Chroniques

par laurent bergnach

Igor Stravinsky
Œdipus rex | Œdipe roi

1 DVD Philips (2006)
074 3077
Igor Stravinsky | Œdipus rex

En 1917, Stravinsky fait la connaissance de Cocteau et Picasso en Italie – ce dernier rejoint à Rome Diaghilev en pleine répétition de Parade, spectacle pour lequel va être peint un rideau de scène de 170 m2. Pulcinella (1920) nait de la collaboration avec le peintre – toujours pour les Ballets Russes – tandis que le poète s'inspire de Sophocle pour le livret en latin d'Œdipus Rex. Stravinsky écrit cet opéra-oratorio entre janvier 1926 et mai 1927, avec la volonté d'user d'un mythe connu de tous, sur un texte neutre et laconique qui laisserait sa place au cérémonial musical. Il écrira plus tard :

« Quelle joie de composer de la musique sur un langage conventionnel, presque rituel, d'une haute tenue s'imposant d'elle-même ! On ne se sent plus dominé par le verbe, par le mot dans son sens propre. Coulés dans un moule immuable qui assure suffisamment leur valeur expressive, ils ne réclament plus aucun commentaire. Ainsi le texte devient… une matière uniquement phonétique. »
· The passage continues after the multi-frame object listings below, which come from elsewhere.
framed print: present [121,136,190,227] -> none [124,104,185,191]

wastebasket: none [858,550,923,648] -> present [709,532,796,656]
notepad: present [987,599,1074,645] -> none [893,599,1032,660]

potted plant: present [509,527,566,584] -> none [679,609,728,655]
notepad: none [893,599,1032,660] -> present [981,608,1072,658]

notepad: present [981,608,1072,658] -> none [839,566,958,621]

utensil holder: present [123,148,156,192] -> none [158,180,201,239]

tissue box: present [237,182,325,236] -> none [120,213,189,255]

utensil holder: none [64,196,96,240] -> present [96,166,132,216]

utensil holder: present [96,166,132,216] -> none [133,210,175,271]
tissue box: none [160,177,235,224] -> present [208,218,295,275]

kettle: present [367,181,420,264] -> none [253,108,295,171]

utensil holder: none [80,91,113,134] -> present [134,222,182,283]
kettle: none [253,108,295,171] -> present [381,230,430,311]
Admirant son Antigone écrite en 1922, il oriente Cocteau vers la production d'une « nature morte » plutôt qu'un drame, conçu de la façon la plus conventionnelle possible (arias et récitatifs). L'œuvre est créée en concert le 30 mai 1927, au Théâtre Sarah Bernhardt à Paris.

Pour cette production du Festival de Saito Kinen au Japon (1992), la mise en scène de Julie Taymor, dans une ambiance de fin du monde, nous laisse peu de répit. Durant deux actes, un narrateur implacable invite à suivre un homme passant de l'arrogance à l'auto-apitoiement puis au désespoir – « la vérité lui frappe sur la tête. Il tombe. Il tombe de haut ». Le Chœur Shinyu-Kai et les Chanteurs de l'Opéra de Tokyo, unis comme un seul homme, investis d'une chorégraphie, occupent un espace scénique aux multiples niveaux de jeu avec des allures de mort-vivants.

Les principaux solistes sont des plus réjouissants : Philip Langridge (Œdipus vaillant et nuancé), Jessye Norman (Jocasta aux graves musclés et aux aigus puissants) ainsi que Bryn Terfel (Creon d'une souplesse et d'un legato magnifiques). Tonique, Seiji Osawa est au diapason de cette heure expressive, captée par une caméra très mobile.